Praktik semacam ini jamak ditemukan di daerah-daerah industri, pertanian, dan perkebunan, khususnya di luar Pulau Jawa. Di wilayah-wilayah tersebut, literasi hukum buruh cenderung masih rendah dan akses terhadap bantuan hukum ketenagakerjaan terbatas. Banyak buruh yang menerima saja kondisi ini karena tidak tahu ke mana harus bertanya atau takut kehilangan pekerjaan.

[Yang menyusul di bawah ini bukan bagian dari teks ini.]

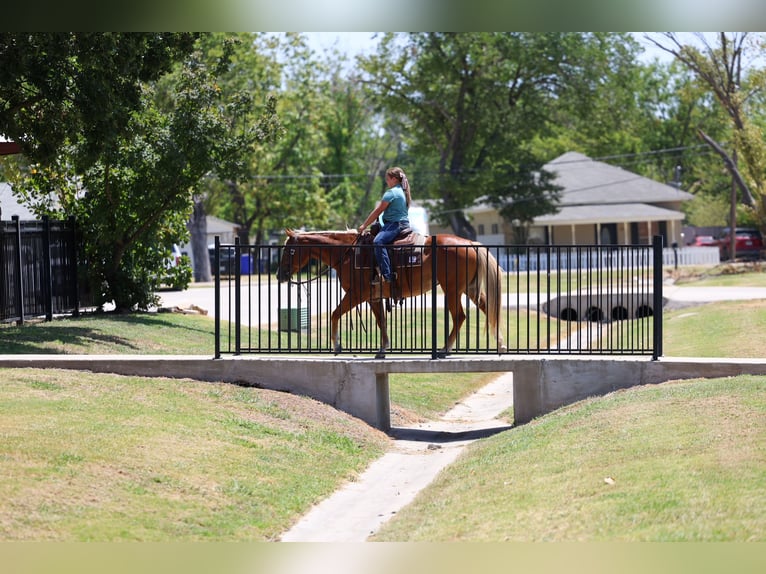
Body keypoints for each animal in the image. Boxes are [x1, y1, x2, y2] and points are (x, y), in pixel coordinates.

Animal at [276, 228, 506, 358]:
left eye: (288, 250)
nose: (280, 274)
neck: (348, 254)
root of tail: (472, 244)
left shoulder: (356, 294)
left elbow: (334, 313)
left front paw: (336, 345)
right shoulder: (373, 297)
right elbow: (381, 321)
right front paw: (383, 348)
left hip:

Ketidakpahaman buruh terhadap status hubungan kerja membuka peluang bagi perusahaan untuk mengaburkan hak-hak normatif buruh. Perbedaan antara BHL dan PKWT bukan hanya soal istilah, tapi berdampak langsung terhadap kepastian kerja, hak pesangon, dan perlindungan sosial lainnya. Hal ini merupakan pelanggaran terhadap UU No. 13 Tahun 2003 tentang Ketenagakerjaan serta PP No. 35 Tahun 2021 sebagai turunan dari UU Cipta Kerja yang menjelaskan secara rinci definisi dan syarat sah masing-masing jenis perjanjian kerja.
Jika buruh merasa status kerjanya tidak sesuai dengan kenyataan kerja, langkah awal yang bisa dilakukan adalah meminta penjelasan resmi dari HRD atau manajemen perusahaan. Jika tidak mendapat jawaban memadai, buruh dapat melapor ke serikat pekerja di perusahaannya. Jika tidak ada serikat, maka buruh bisa melapor ke Dinas Tenaga Kerja setempat, atau mencari bantuan dari lembaga bantuan hukum ketenagakerjaan seperti LBH, atau serikat buruh terdekat seperti FSPMI dan federasi lainnya.
Penting bagi setiap buruh untuk memahami status kerjanya secara hukum agar tidak menjadi korban manipulasi perusahaan. Ketidaktahuan bukan hanya merugikan secara ekonomi, tetapi juga bisa berdampak jangka panjang terhadap masa depan dan kesejahteraan keluarganya. Edukasi dan penyadaran hukum harus terus digencarkan agar buruh semakin sadar akan hak dan statusnya, dan tidak segan untuk melawan ketidakadilan secara prosedural.